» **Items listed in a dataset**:

=== Section Start ===

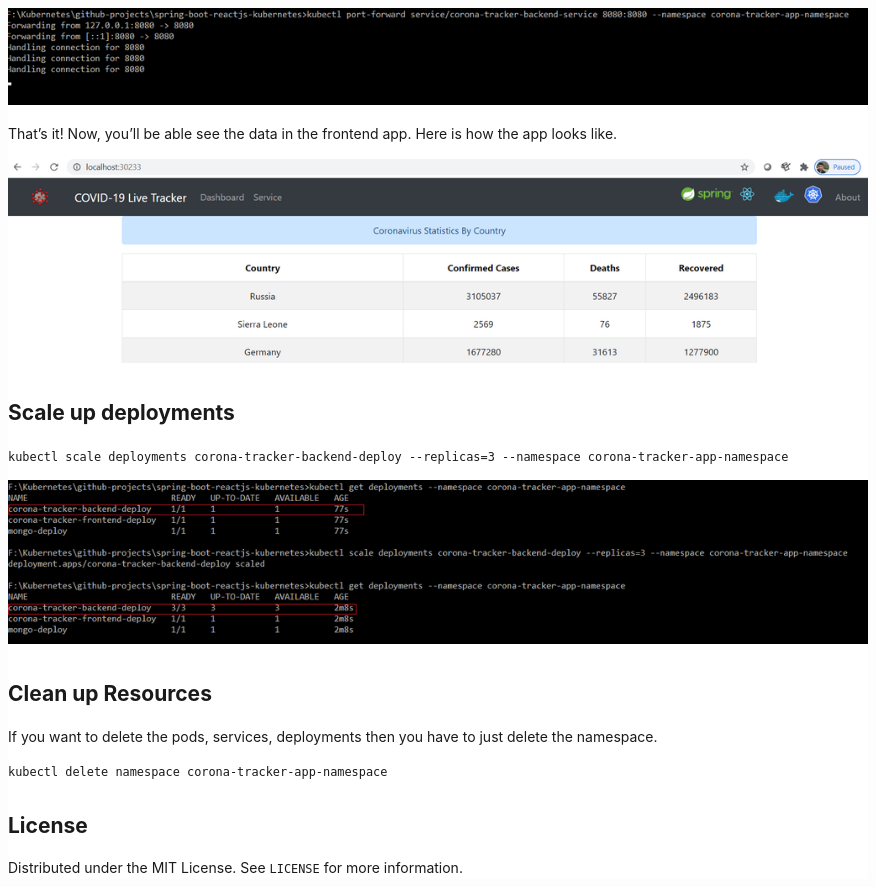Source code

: ![port-forwarding-from-server!](/images/port-forwarding-from-server.png)

That’s it! Now, you’ll be able see the data in the frontend app. Here is how the app looks like.

![frontend-with-data!](/images/frontend-with-data.png)

## Scale up deployments
```
kubectl scale deployments corona-tracker-backend-deploy --replicas=3 --namespace corona-tracker-app-namespace
```

![scale-up-deployments!](/images/scale-up-deployments.png)

## Clean up Resources
If you want to delete the pods, services, deployments then you have to just delete the namespace.

```
kubectl delete namespace corona-tracker-app-namespace
```



## License

Distributed under the MIT License. See `LICENSE` for more information.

=== Section End ===

» **What you should do**: State how many lines in the records above contain the word "delete", and give only that number.

» **Solution to the exercise**: 2